Introduction

The intraoperative floppy iris syndrome (IFIS) is a recently described syndrome1 in patients who are on systemic tamsulosin (Flomax, Boehringer Ingelheim GmbH, Germany) for the treatment of lower urinary tract symptoms in patients suffering from benign prostatic hypertrophy(BPH).

This syndrome is a recently observed phenomenon in which there is excessive billowing and fluttering of the iris during phacoemulsification. There is also an increasing tendency for the iris to prolapse out through the side port incisions. These pupils do not dilate well either and progressively constrict during the course of the surgery.1

Conventional methods of preventing complications from floppy iris and poorly dilated pupils include use of iris hooks2 and spincterotomy3 among others.

We describe the use of intracameral phenylephrine at the beginning of the operation to prevent the occurrence of the floppy iris syndrome. This avoids the use of the more traumatic measures listed above, saves intraoperative time, and reduces complications.

Tamsulosin hydrochloride

Tamsulosin hydrochloride is a systemic sympatheticolytic, which acts by selectively antagonizing alpha-1-a receptors.4 The drug relaxes the smooth muscle in the bladder neck and prostate, improving urinary flow in patients with symptomatic BPH. It is ultraselective (uroselective) for the alpha–1 receptors in the prostate.5

Phenylephrine hydrochloride

Phenylephrine hydrochloride is a synthetic sympathomimetic structurally similar to epinephrine that acts predominantly on alpha-1 receptors.5 After topical or intracameral application, phenylephrine acts directly on the alpha-1 receptors to produce contraction the dilator muscles of the pupil, which produces papillary mydriasis (without significant cyclopegia). Maximal mydriasis from a single application of topical drug takes 60–90 min and recovery takes 5–7 h. Intracameral application acts immediately.

Patients and methods

Seven consecutive male patients who were on systemic tamsulosin for urinary symptoms due to BPH and were noted to have small pupils preoperatively (a significant sign of IFIS) were selected to receive phenylephrine intracamerally during cataract surgery.

Intracameral phenylephrine was prepared using 0.25 ml of minims phenlyephrine hydrochloride 2.5% (with sodium metabisulphite, sodium edentate, and purified water) mixed with 1.0 ml balanced salt solution. These were mixed into a 2 cm3 syringe.

The selected patients were given intracameral lignocaine 1% prior to phenylephrine injection to prevent pain. About 0.5–1.0 ml of intracameral phenylephrine preparation was then injected into the anterior chamber through the paracentesis incision site before injection of viscoelastic.

The effect on pupilary dilatation and the behaviour of the iris throughout the operation were noted. All cases were video recorded. The pupil size was measured from the video recordings in comparison with a standard 2.8 mm keratome as described by Lundberg and Behndig.6

Results

All seven patients had significant reduction in the signs of floppy iris syndrome.

A sustained pupilary dilatation was also noted in all cases. No case developed iris prolapse. None of the patients required any further measures like iris hooks, etc. None of the patients required repeat injections in our study.

All patients had been on tamsulosin for greater than 6 months duration. We did not discontinue tamsulosin in any of the patients prior to surgery.

Discussion

It is suggested that tamsulosin causes blockage of the alpha-1 receptors in the dilator muscle of the iris.1 This prevents the iris from dilating and accounts for its unstable nature intraoperatively.

Phenylephrine in its intracameral application saturates the alpha-1 receptors in the iris, causing it to dilate, and remain dilated throughout the surgery. It also reduces the tendency of the iris to prolapse.

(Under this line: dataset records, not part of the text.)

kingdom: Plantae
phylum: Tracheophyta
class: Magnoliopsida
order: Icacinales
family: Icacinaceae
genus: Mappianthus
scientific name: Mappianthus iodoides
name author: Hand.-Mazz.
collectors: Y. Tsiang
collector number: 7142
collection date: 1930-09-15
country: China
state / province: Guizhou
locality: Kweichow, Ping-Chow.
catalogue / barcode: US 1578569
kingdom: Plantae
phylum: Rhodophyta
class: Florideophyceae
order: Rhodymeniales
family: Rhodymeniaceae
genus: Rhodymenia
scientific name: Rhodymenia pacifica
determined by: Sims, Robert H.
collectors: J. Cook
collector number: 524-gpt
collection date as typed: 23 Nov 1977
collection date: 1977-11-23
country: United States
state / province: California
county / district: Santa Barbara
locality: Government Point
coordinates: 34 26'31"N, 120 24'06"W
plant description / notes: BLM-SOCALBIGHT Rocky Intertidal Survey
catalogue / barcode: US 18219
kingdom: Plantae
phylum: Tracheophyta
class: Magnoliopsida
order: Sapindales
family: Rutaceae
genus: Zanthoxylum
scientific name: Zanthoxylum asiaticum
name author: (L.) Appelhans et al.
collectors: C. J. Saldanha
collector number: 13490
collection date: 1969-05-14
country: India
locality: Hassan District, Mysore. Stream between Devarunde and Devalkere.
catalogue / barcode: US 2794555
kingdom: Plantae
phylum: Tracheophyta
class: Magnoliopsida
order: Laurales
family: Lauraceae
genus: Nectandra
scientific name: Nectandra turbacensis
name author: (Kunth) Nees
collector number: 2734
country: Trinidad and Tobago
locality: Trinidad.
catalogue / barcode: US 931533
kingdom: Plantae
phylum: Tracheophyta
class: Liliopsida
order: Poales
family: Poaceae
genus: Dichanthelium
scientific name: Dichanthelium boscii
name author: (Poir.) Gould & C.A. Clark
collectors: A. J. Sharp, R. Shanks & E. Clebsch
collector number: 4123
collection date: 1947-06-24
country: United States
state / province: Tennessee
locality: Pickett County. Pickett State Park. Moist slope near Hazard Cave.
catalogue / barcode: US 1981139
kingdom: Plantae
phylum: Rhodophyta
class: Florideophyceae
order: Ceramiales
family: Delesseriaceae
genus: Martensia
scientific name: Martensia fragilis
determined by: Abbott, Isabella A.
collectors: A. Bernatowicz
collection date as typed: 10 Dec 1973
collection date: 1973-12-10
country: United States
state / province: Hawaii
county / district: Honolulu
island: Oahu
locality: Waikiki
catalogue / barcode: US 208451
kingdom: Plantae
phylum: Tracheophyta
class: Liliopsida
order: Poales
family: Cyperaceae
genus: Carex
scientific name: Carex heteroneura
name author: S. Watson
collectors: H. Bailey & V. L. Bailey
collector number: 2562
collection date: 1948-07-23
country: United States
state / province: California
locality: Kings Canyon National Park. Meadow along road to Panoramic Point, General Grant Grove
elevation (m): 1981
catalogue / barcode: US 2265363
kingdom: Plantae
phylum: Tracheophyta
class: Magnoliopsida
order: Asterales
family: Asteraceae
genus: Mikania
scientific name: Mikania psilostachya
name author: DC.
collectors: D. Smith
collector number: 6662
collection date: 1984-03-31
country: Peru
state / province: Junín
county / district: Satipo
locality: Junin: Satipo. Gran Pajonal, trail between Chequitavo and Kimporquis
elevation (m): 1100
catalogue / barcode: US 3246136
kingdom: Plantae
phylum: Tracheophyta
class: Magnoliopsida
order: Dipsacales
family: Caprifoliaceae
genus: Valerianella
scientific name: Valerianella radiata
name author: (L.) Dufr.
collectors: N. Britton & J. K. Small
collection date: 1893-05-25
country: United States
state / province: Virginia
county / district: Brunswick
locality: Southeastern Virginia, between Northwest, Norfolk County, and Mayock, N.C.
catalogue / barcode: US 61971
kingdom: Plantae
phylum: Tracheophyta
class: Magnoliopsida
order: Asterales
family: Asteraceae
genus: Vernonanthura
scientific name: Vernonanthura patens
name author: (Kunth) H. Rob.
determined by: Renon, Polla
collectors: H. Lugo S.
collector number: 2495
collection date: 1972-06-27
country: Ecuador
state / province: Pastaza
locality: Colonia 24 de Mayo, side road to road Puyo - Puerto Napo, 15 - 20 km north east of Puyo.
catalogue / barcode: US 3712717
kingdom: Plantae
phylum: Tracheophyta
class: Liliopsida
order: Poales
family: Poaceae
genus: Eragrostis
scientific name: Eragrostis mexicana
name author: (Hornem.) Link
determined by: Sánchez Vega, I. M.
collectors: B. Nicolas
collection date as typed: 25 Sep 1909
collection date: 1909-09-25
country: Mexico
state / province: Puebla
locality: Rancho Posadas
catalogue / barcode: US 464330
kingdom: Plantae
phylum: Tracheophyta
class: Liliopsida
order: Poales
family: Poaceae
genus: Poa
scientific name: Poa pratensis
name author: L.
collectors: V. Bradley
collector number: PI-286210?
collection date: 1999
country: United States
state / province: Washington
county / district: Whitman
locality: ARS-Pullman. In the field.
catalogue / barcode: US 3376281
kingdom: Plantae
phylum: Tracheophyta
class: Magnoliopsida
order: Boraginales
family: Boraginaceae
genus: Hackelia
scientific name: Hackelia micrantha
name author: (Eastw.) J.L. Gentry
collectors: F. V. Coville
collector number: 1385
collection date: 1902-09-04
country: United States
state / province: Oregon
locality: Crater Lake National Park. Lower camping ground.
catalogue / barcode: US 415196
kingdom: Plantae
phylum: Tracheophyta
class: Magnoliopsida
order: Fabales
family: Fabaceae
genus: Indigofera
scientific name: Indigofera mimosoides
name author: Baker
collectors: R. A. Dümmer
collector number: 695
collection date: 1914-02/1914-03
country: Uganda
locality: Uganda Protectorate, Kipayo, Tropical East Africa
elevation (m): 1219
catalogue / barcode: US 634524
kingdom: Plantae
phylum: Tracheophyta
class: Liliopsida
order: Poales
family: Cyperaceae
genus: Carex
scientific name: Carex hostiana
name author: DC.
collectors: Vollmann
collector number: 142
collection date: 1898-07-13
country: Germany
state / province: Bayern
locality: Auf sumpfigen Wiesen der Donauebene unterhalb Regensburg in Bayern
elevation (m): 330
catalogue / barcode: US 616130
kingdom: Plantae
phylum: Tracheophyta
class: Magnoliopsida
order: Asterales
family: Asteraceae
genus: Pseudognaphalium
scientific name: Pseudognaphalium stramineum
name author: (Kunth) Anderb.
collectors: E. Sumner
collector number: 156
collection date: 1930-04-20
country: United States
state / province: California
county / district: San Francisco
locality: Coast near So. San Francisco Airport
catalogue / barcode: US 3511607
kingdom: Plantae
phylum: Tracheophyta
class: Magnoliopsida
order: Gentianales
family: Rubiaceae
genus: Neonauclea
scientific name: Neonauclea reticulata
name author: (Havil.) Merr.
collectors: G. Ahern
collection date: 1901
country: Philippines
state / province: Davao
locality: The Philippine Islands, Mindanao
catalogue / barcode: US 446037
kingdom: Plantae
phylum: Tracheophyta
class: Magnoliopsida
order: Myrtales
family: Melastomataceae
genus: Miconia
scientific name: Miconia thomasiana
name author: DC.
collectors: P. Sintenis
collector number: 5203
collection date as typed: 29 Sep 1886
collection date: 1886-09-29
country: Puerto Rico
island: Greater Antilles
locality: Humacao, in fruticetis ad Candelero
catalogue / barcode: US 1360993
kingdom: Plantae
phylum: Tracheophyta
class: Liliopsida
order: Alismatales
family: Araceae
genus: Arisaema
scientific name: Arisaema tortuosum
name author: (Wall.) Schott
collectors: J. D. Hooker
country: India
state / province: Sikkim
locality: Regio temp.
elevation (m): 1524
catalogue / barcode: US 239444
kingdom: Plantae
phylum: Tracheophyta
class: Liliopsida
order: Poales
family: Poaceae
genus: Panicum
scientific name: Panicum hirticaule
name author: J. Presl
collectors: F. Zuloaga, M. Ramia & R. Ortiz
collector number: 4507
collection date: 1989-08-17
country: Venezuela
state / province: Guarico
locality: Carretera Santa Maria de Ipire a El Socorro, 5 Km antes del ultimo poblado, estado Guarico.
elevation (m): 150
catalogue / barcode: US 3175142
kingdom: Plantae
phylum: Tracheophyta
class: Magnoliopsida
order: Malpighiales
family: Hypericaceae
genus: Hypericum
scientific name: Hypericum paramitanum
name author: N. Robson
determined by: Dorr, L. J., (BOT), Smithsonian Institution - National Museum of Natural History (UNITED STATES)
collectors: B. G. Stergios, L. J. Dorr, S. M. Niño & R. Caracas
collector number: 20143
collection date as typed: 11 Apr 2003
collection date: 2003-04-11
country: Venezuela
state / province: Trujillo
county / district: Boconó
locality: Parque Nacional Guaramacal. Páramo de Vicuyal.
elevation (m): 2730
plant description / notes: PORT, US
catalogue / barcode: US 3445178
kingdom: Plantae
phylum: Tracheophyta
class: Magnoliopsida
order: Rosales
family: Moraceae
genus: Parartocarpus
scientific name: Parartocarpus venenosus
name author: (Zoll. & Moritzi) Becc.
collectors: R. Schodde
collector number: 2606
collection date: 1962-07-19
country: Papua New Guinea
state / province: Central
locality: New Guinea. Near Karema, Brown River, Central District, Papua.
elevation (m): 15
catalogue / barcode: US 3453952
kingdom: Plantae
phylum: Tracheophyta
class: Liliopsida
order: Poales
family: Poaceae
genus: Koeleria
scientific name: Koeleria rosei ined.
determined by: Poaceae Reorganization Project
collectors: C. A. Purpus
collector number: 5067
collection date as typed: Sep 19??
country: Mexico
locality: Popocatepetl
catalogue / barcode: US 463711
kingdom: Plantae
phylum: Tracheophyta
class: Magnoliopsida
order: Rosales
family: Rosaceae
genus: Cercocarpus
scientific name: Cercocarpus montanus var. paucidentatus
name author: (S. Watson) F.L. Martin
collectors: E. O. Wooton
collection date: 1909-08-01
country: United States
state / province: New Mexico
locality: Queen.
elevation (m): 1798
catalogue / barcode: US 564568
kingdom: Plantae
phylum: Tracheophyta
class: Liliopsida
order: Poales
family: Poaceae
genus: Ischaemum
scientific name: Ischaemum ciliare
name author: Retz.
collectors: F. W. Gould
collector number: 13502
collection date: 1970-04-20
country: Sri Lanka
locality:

This significantly reduces the need for more traumatic procedures, which are conventionally recommended for such cases, without any long-term effects. It also reduces intraoperative time and complications from surgery.

This study does have its limitations. It is a nonrandomized, noncomparative, nonblinded observational and interventional study. It also suffers from having a small sample size and observer bias. Furthermore, extensive studies need to be carried out to fully evaluate this method.